At the end of a tenancy, some elements of your property may not be in the shape they were at the start.
Deciding what should be remedied at your own expense and what should be charged against the tenant’s deposit can be a sensitive business.
By law, your tenant’s deposit should be kept in a third-party scheme, so you can’t just raid it for whatever you like. The tenant needs to agree any deductions, and if you can’t come to an arrangement then it will have to go to dispute.
There are a few things you can do to ease the process:
Do proper inventories
Do a full inventory at check-in. Note down all imperfections, however small, and take photos. Include information on cleanliness (even mundane things like a touch of limescale on the taps). Give the tenants the opportunity to check the inventory thoroughly, and ask them to formally approve it.
When it comes to check-out, do exactly the same thing, and take the check-in report with you. The more thorough the documentation, the more difficult it is to argue with. You might want to use an independent inventory service, to ensure impartiality.
Be realistic about your expectations
Some wear and tear is inevitable, and this should not be coming out of the tenant’s deposit. You’re looking for genuinely unreasonable damage caused by negligence or ill-treatment.
The original condition of things is also a consideration. If a tenant has burned a hole in a carpet that was a decade old and threadbare, then while they bear some responsibility, it’s not fair for them to cover the full cost of a brand new replacement. This is called ‘betterment’, and a disputes adjudicator will slap you for it.
A tenant should not be held to a higher standard of cleanliness than the landlord, but if they leave the property less clean than they found it, then it isn’t unreasonable to make carefully-calculated deductions for further cleaning.

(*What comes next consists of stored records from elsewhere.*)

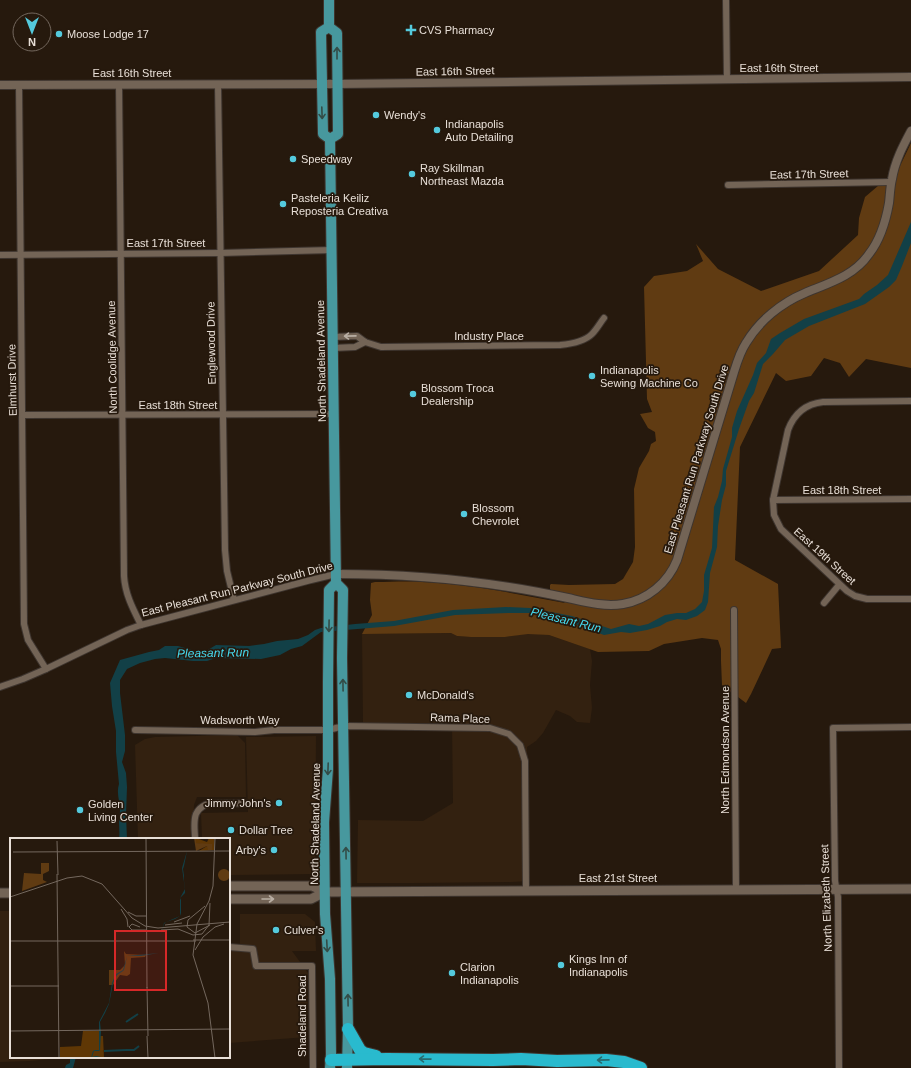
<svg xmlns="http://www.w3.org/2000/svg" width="911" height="1068" font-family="Helvetica,sans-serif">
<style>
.built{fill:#332110}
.forest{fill:#603b12}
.water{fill:#124047}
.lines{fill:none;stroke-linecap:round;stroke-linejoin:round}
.minor-casing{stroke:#3e352f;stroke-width:8}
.tertiary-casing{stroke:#3e352f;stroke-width:10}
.secondary-casing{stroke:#3e352f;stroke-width:11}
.primary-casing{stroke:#3e352f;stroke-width:12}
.motorway-casing{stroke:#3e352f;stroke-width:14}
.minor{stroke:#736456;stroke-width:6}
.tertiary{stroke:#736456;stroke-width:8}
.secondary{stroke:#736456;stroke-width:9}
.primary{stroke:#47989e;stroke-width:10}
.motorway{stroke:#29bace;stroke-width:12}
.oneway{stroke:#334c47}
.oneway2{stroke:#b9aea3}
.oneway3{stroke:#286a6e}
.poi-dot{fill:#54cadd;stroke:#26190d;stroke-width:1.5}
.labels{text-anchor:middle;stroke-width:3.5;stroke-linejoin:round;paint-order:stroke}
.poi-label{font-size:11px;fill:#e8dfd7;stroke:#26190d;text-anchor:start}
.street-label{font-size:11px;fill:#e8dfd7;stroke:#26190d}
.water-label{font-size:12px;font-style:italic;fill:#46daef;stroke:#26190d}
.inset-river{fill:none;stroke:#124047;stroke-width:2}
.inset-road{fill:none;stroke:#74685e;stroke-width:1}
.view{fill:#d62828;fill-opacity:0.15;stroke:#d62828;stroke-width:2}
.inset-edge{fill:none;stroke:#e8dfd7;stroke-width:2}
</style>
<rect width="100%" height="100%" fill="#26190d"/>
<g class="built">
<path d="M451,633l6,3 14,1h34l23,-4 21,2 41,14 2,12 -2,24 2,23 -2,15 -13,-1 -7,-6 -14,-6 -13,23 -7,8 -9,6v5l1,6 2,123 -19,1 -97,1h-57l1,-63 65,1 30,-18 -1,-80h-89l-1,-89z"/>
<path d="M237,735l8,8 1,54h-49l-3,8 -1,34h-55l-3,-94 10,-6 10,-2z"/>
<path d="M316,736l-1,138 -86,1v-36h-27l-1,-26 47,-1 -2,-75z"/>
<path d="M0,911h11v146h60l-41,4 -30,1z"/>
<path d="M240,914h65l10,8 1,29h-24l16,22 -1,64 -78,6v-92l11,-1z"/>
</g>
<path class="forest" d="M911,143v225l-45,-9 -17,18 -9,-14 -16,-5 -13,18 -25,5 -10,-8 -36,74 -5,113 43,24 3,64 -9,1 -21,45 -5,9 -24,-18 -1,-24v-12l-3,-9 -16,-2 -38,6 -15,7 -51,1 -49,-17 -21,-1 -23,3h-34l-14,-1 -6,-3 -89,1 10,-19 -2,-15 1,-17 4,-1c16,0 31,-1 47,0 47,2 95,12 143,21l-15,-14v-4l1,-1 18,1 46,-1 8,-5 10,-17 2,-15 -1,-58 5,-21 10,-17 2,-7 5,-3 -1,-9 -7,-4 -8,-14 12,-2 -5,-13 -3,-112 10,-11 33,-5 16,-10 -7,-17 22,25 43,22 58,-20 39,-36 1,-17 6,-21 34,-29z"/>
<g class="water">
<path d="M911,222v21l-9,23 -6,14 -7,7 -24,17 -56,22 -24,14 -12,14 -10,10 -9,29 -5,8 -10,28 -13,42v14l-4,15 -4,26 -1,21 -7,26 -2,29 -3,8 -8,6 -11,4 -9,-1 -10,3 -7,4 -13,4 -17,3 -9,-1 -17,3 -43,-16 -31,-6h-22l-53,2 -61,11 -73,6 -19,14 -11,3 -11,6 -19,4 -45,-1 -9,3h-14l-28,-3 -10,1 -15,4 -13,6 -7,11v13l5,42v16l-3,11 4,11 1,14 -1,28 1,24h-8c1,-6 0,-11 0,-16 0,-5 1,-9 1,-13 0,-9 -4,-17 -1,-26l-3,-32v-21l-4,-25 -2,-23 10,-23 29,-8 10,-2 6,-4h13l21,6 7,-1 10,-6 33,1 15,-2 13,-3 21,-2 10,-4 7,-5 6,-2 34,-4 39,-3 59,-11 53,-3 24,1 42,8 39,13 18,-5 10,2 9,-2 17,-9 12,-2h9l9,-4 7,-7 2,-11v-16l8,-27 2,-41 4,-10 4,-16 1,-12 9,-32v-9l5,-17 16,-36 4,-12 9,-10 5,-14 9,-6 24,-14 55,-20 5,-5 13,-9 11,-10z"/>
<path d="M70,1057h6l-3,11h-8l1,-3 4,-2z"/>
</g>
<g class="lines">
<g class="minor-casing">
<g id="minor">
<path d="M726,0l1,79"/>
<path d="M19,84l5,540 4,16 18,29"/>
<path d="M119,84l5,492c1,18 9,33 17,49"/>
<path d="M218,84l7,466 2,21 7,29"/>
<path d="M728,185l163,-3"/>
<path d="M0,255l220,-2 112,-3"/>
<path d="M333,337l24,-1 8,6 16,5 179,-2c11,-1 24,-3 32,-11 5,-5 8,-11 12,-16"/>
<path d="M333,348l22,-1 10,-5"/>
<path d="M911,401l-88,1c-18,2 -29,12 -35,28l-15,70 1,15 7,14 66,62 8,5 12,3h44"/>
<path d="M23,415l311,-1"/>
<path d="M773,500l138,-1"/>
<path d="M824,603l15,-18"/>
<path d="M734,610l2,279"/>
<path d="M0,687l23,-8 23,-10 81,-39 14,-5 170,-45 25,-6"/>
<path d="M135,730l120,2 19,-2h54l16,-4 146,2 19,6 11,11 5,16 1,130"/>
<path d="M195,839c0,-8 -2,-17 1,-25 2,-4 5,-7 9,-9 8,-4 39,-1 50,-1"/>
<path d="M229,947l24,2 3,17h56l1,102"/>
<path d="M839,1068l-1,-171 -3,-16 -2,-153 78,-1"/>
</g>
</g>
<g class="tertiary-casing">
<g id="tertiary">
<path d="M0,85l337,-1 574,-7"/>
<path d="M336,574c58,0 116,4 173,13 20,3 40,7 59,11 18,4 36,9 55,6 24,-4 45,-21 54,-44l57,-188c3,-10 6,-20 12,-29 13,-22 35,-40 59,-50 24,-10 49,-17 64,-39 11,-14 17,-34 20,-51 1,-8 1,-16 3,-24 3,-18 11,-33 19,-48"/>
</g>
</g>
<g class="secondary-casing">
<g id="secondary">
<path d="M229,886h83l13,6"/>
<path d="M0,893h11"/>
<path d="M229,899h82l14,-7 586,-3"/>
</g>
</g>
<g class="primary-casing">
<g id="primary">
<path d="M329,0v27"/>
<path d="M329,27l8,6 1,101 -8,5"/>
<path d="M329,27l-8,5 2,102 7,5"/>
<path d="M330,139l6,444 7,7 -1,68 6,371 -1,39"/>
<path d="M330,1068l1,-14 -1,-75 -5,-65 -1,-92 4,-53v-88l1,-91 7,-7"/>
</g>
</g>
<g class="motorway-casing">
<g id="motorway">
<path d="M348,1029l12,21 4,3 12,3"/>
<path d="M331,1060l56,-1 106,1 28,-1 36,2 49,-1 18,2 17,6"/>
</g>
</g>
<use href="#minor" class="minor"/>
<use href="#tertiary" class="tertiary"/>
<use href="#secondary" class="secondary"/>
<use href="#primary" class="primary"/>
<use href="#motorway" class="motorway"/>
</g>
<defs><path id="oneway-shaft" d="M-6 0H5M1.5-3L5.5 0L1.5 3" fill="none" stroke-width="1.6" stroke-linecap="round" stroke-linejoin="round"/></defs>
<g class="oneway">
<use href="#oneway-shaft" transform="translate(337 53) rotate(-90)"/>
<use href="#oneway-shaft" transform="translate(322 113) rotate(88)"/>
<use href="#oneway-shaft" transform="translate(329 626) rotate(91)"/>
<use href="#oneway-shaft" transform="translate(343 685) rotate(-91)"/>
<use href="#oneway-shaft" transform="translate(328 769) rotate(92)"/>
<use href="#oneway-shaft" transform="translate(346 853) rotate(-91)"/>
<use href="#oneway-shaft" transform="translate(327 946) rotate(87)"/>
<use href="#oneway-shaft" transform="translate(348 1000) rotate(-91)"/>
</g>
<g class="oneway2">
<use href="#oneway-shaft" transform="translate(350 336) rotate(179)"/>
<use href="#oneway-shaft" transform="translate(268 899)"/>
</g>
<g class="oneway3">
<use href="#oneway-shaft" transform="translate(425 1059) rotate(-179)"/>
<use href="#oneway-shaft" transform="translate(603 1060) rotate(179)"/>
</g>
<g class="poi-dot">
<path d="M409 24h4v4h4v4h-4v4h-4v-4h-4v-4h4z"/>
<circle cx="59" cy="34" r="4"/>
<circle cx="376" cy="115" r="4"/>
<circle cx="437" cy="130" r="4"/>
<circle cx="293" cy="159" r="4"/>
<circle cx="412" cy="174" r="4"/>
<circle cx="283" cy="204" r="4"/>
<circle cx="592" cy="376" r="4"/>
<circle cx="413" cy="394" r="4"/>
<circle cx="464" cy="514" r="4"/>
<circle cx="409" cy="695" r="4"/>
<circle cx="279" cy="803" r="4"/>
<circle cx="80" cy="810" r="4"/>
<circle cx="231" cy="830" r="4"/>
<circle cx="274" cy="850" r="4"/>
<circle cx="276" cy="930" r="4"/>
<circle cx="561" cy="965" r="4"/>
<circle cx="452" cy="973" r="4"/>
</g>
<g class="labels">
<g class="poi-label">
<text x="419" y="34">CVS Pharmacy</text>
<text x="67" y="38">Moose Lodge 17</text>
<text x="384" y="119">Wendy's</text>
<text x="445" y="128">Indianapolis<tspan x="445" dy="13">Auto Detailing</tspan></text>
<text x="301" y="163">Speedway</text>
<text x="420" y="172">Ray Skillman<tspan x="420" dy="13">Northeast Mazda</tspan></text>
<text x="291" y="202">Pasteleria Keiliz<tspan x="291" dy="13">Reposteria Creativa</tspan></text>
<text x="600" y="374">Indianapolis<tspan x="600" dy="13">Sewing Machine Co</tspan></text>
<text x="421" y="392">Blossom Troca<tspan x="421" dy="13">Dealership</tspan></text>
<text x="472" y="512">Blossom<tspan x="472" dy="13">Chevrolet</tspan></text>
<text x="417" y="699">McDonald's</text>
<text x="271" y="807" text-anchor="end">Jimmy John's</text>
<text x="88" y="808">Golden<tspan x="88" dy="13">Living Center</tspan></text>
<text x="239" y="834">Dollar Tree</text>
<text x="266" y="854" text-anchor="end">Arby's</text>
<text x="284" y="934">Culver's</text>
<text x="569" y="963">Kings Inn of<tspan x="569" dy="13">Indianapolis</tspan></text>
<text x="460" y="971">Clarion<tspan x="460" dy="13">Indianapolis</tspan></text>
</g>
<g class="street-label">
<text x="779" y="72">East 16th Street</text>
<text transform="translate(455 71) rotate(-1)" y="4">East 16th Street</text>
<text x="132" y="77">East 16th Street</text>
<text transform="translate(809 174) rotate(-1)" y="4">East 17th Street</text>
<text x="166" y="247">East 17th Street</text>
<text x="489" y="340">Industry Place</text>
<text transform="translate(211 343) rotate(-91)" y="4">Englewood Drive</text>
<text transform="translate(112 357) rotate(-91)" y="4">North Coolidge Avenue</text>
<text transform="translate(321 361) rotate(-91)" y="4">North Shadeland Avenue</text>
<text transform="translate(12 380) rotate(-91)" y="4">Elmhurst Drive</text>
<text x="178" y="409">East 18th Street</text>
<text transform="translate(696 459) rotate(-73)" y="4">East Pleasant Run Parkway South Drive</text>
<text x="842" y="494">East 18th Street</text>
<text transform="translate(825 556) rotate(42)" y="4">East 19th Street</text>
<text transform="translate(237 589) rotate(-14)" y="4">East Pleasant Run Parkway South Drive</text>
<text transform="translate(460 718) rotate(2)" y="4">Rama Place</text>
<text x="240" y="724">Wadsworth Way</text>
<text transform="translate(725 750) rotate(-90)" y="4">North Edmondson Avenue</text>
<text transform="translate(315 824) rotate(-89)" y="4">North Shadeland Avenue</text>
<text x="618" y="882">East 21st Street</text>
<text transform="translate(826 898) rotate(-92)" y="4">North Elizabeth Street</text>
<text transform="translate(302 1016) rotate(-90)" y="4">Shadeland Road</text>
</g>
<g class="water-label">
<text transform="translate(566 620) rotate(14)" y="4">Pleasant Run</text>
<text transform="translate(213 653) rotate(-1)" y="4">Pleasant Run</text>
</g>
</g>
<g transform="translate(10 838)">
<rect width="220" height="220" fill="#26190d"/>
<path d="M186,0l11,4 2,-4h5v12l-15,1 8,-5 5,4v-4l-16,-3zM73,193h16v5h4l1,22h-44v-11l21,-1z" fill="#5f3705"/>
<path d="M184,0l2,1v4l16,1v6h-4l-1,-4 -11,5zM31,25h8v8l-6,3v6l4,2 -25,9 2,-18 17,1zM208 37a6 6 0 1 1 12 0a6 6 0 1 1-12 0ZM114,113l2,3 20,1 -1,2 -14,1 -1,16 -3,2 -7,-1 -7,10h-4v-15h11l5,-5z" fill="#603b12"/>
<path d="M177,13l-3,15 -1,3 1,7v5l1,7v5l-5,5 1,2v13l-1,3 -5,3 -9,3 -2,1 -5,17v13l-18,3h-14l-2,10 -1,4 -1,1 -6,4 -4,8 -2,11 -2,10 -4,9 -5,9 1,10 -1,18 -1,1h-5l-2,6 4,-1 5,1 -10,1 2,-7 2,-1h4v-28l10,-19 3,-20 4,-9 7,-4 4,-14 32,-3v-13l5,-16 2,-2 14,-6v-18l5,-9 -3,-21z" fill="#124047"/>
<path class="inset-river" d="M116,184l12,-8M116,212h8l5,-4M94,213l22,-1"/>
<path class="inset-road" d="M136,0l1,150M205,0l-2,48 -4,15 -12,23 -4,31 15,48 7,55M47,3l1,34M3,14l217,-1M47,36l2,184M0,59l57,-19 15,-2 20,8 30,34 13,8 13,2 72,-6M195,68l-17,14 -1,7 8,6 15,-8M111,71l6,10 1,8M118,74l8,4h11M164,84l16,-6M155,87l17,-2M130,89l-8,-3 -3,3 3,3h15M151,92l17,-1 15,6 9,-1 7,-9 1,-22M183,102h37M0,103h186M185,112l8,-13 12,-10 9,-3M0,148h49M137,149l1,49M0,193l220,-2M137,198l1,22"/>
<path class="view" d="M105,93h51v59h-51z"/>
<rect width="220" height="220" class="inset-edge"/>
</g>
<g transform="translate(32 32) rotate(180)"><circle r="19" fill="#26190d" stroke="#74685e"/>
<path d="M0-3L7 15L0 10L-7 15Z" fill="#54cadd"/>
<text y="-6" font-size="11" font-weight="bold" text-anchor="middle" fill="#e8dfd7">N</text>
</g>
</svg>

A detailed check-in report is essential if you’re going to be able to prove this.
The tenant has (hopefully) paid you a decent amount of rent during their tenancy. So while you might be entitled to add seven-pounds-worth of light bulbs to the bill, it might not encourage co-operation.
If the tenant does challenge your proposed deductions, bear in mind that going to formal dispute is a hassle, and that the adjudicator is unlikely to rule entirely in your favour. Consider negotiating a compromise. Always be polite and professional (even if the tenant isn’t).
Where remedial work is necessary, seek out competitive quotes, and if the tenant still thinks it’s overpriced, you could invite them to obtain quotes of their own from certified professionals.
Prepare for dispute
Formal disputes will be managed through your deposit scheme. You’ll need to provide all the evidence to a third-party adjudicator, who will make a decision about how much to award to you, before returning the rest of the deposit to the tenant. You can’t appeal the ruling, except by going to court.
The deposit still belongs to the tenant, so unless you can actively prove that you deserve some of it, the adjudicator won’t award you anything. However, you should have nothing to fear from the process so long as you can support your claim with full check-in and check-out reports (preferably compiled by a third party), and can prove that the amount you’re requesting is based on accurate quotes.